TO THE EDITOR: In the study by Sisson et al. (1), the authors have attributed the “so-called stunning effect” to the early effects of the treatment dose on 131I accumulation. As noted in the accompanying invited perspective (2), this phenomenon has been described previously (3,4), but it does not preclude the existence of the stunning effect otherwise attributed to a pretreatment diagnostic dose of 131I. We would like to comment on the following points raised in the article.
As acknowledged by the authors (1), it is the absorbed dose—and less so, the administered dose—that will determine the effect of the 131I radiation on the tissues (5,6). Therefore, it is not surprising that this study found a lack of precise correlation between the administered 131I diagnostic dose (ranging from 18.5 to 74 MBq) and the measured treatment/diagnostic dose ratios. (However, Table 1 (1) does show the lowest ratio for the highest 37-MBq diagnostic dose group, even if this was not statistically significant.)
Second, it is technically challenging to accurately measure uptake of the posttreatment dose. The authors acknowledged their inability to do so at 24 h with patients given 5.5 GBq 131I treatments. We would further ask whether the linearity of such other measurements in the posttreatment time interval was validated, as this was not mentioned in the article.
Third, the authors stated the following in the Discussion under Literature Comparisons: “In only one publication was ablation observed less frequently in patients who received treatment preceded by diagnostic imaging than in patients who were treated without diagnostic imaging…” (1). In fact, there have been multiple other such reports. Lees et al. (7) reported that preablation diagnostic whole-body scanning performed in 36 patients with 185 MBq of 131I was associated with a 47% first therapy success rate, compared with 86% in the same number of patients who had been scanned with 740 MBq of 123I. A significantly greater number of total treatments and more total radioiodine were required for complete ablation among the former group versus the latter. Similarly, Chmielowiec et al. (8) reported a significantly lower total cumulative 131I dose and fewer treatments required to achieve complete ablation after 131I treatment among 105 patients who had been diagnostically scanned with a lower 131I dose before treatment, versus that among 126 patients who had been first scanned with a higher 131I dose (average total treatment dose = 189.7 GBq vs. 275.8 GBq, and average number of treatments = 1.51 vs. 1.83, respectively; P < 0.01 for both). In addition, Park et al. (9) reported a 72% (34/47) 131I treatment efficacy among patients diagnostically scanned with 11 MBq of 123I versus a 56% (24/43) treatment efficacy of 131I for patients first scanned with 111–370 MBq of 131I (P = 0.125). Although this difference did not achieve statistical significance, a clear trend of decreased treatment efficacy was nonetheless suggested when pretreatment 131I diagnostic scans were used. In conjunction with the study by Muratet et al. (10) cited by the authors, this represents a compelling consensus of data from a total of 658 patients in direct support of the deleterious impact of 131I diagnostic doses on the subsequent 131I treatment efficacy for ablation.
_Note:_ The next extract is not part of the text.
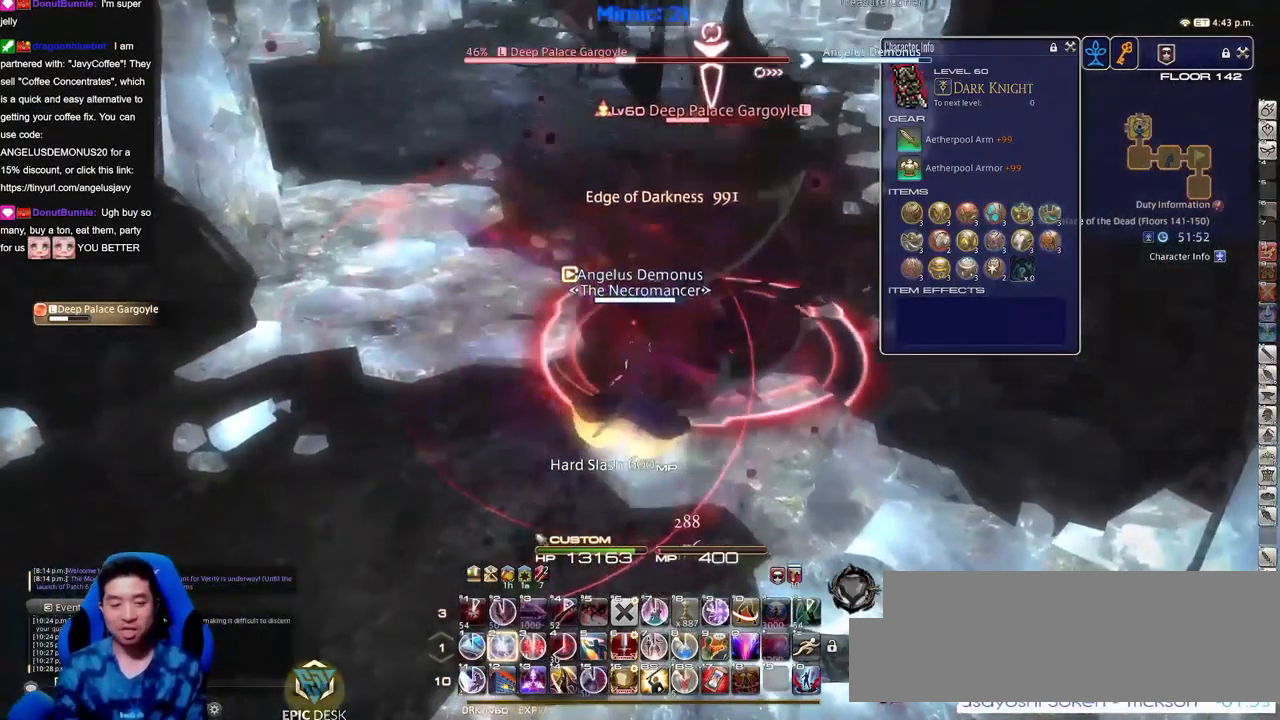
{"keys": ["a", "rbracket", "s"], "events": [[83, "2", "up"], [133, "rbracket", "down"], [317, "a", "down"], [467, "s", "down"]]}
Finally, Hilditch et al. (4) also described a phenomenon similar to that of Sisson et al. (1) in which the early treatment effects of the 131I treatment dose may have contributed to the measurement of a reduced percent uptake compared with that of the prior diagnostic dose. However, the therapy/diagnostic uptake ratios were less reduced for patients who had diagnostic scans with 200 MBq of 123I versus those scanned with 120 MBq of 131I before 131I treatment (median values, 58.5% vs. 32.8%, respectively; P < 0.001). Importantly, this decrement was more significant when compounded with the stunning pretreatment effect of the 131I diagnostic dose. Conversely, this effect was quantitatively lessened by the use of 123I instead of 131I for the pretreatment diagnostic scan.
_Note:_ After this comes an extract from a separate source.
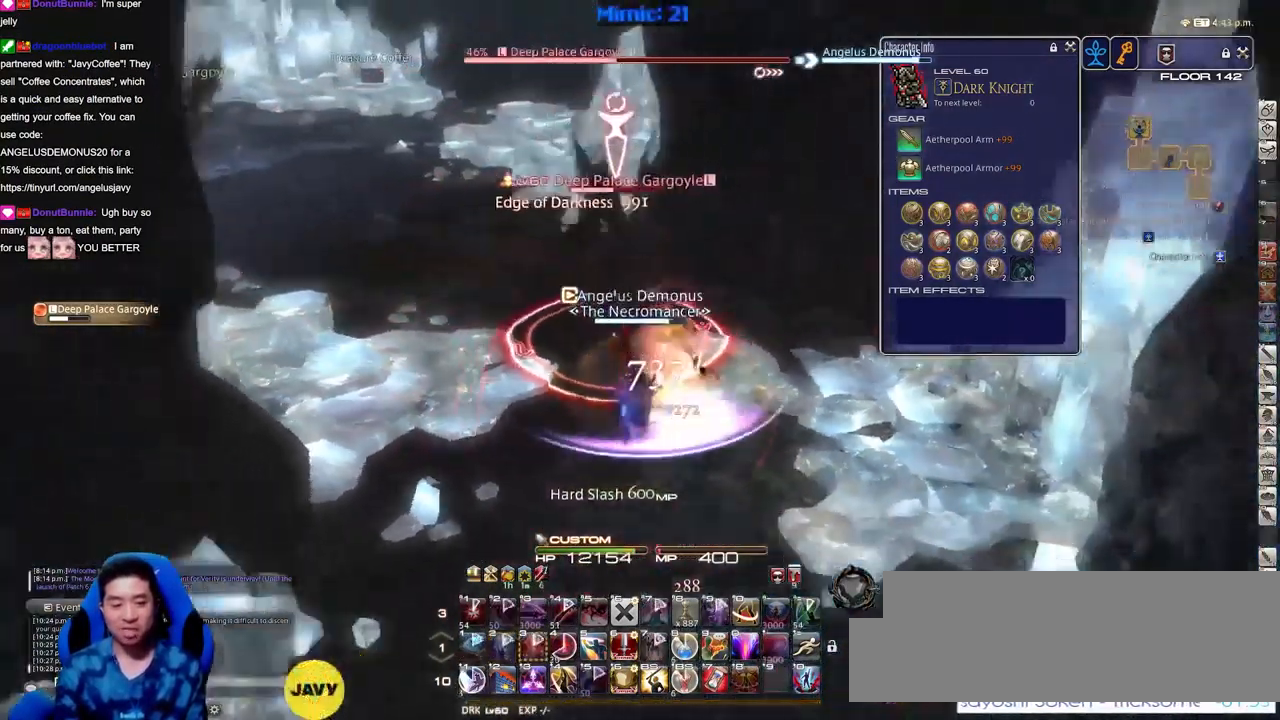
{"keys": ["a", "s"], "events": [[17, "rbracket", "up"], [100, "a", "up"], [200, "a", "down"]]}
Notwithstanding potential concerns about the accuracy of measuring posttreatment 131I uptake, it is conceivable that the early treatment effect could contribute to a lower measured uptake from a number of possible mechanisms. Regardless, however, we maintain that this effect would be independent of the potential deleterious effects of a prior diagnostic 131I dose, a potentially significant avoidable liability that should not be discounted. We continue to advocate the use of 123I when available—or, alternatively the lowest possible 131I dose—for the purposes of diagnostic scanning to minimize the potential risks of compromising subsequent therapeutic efficacy caused by stunning (11).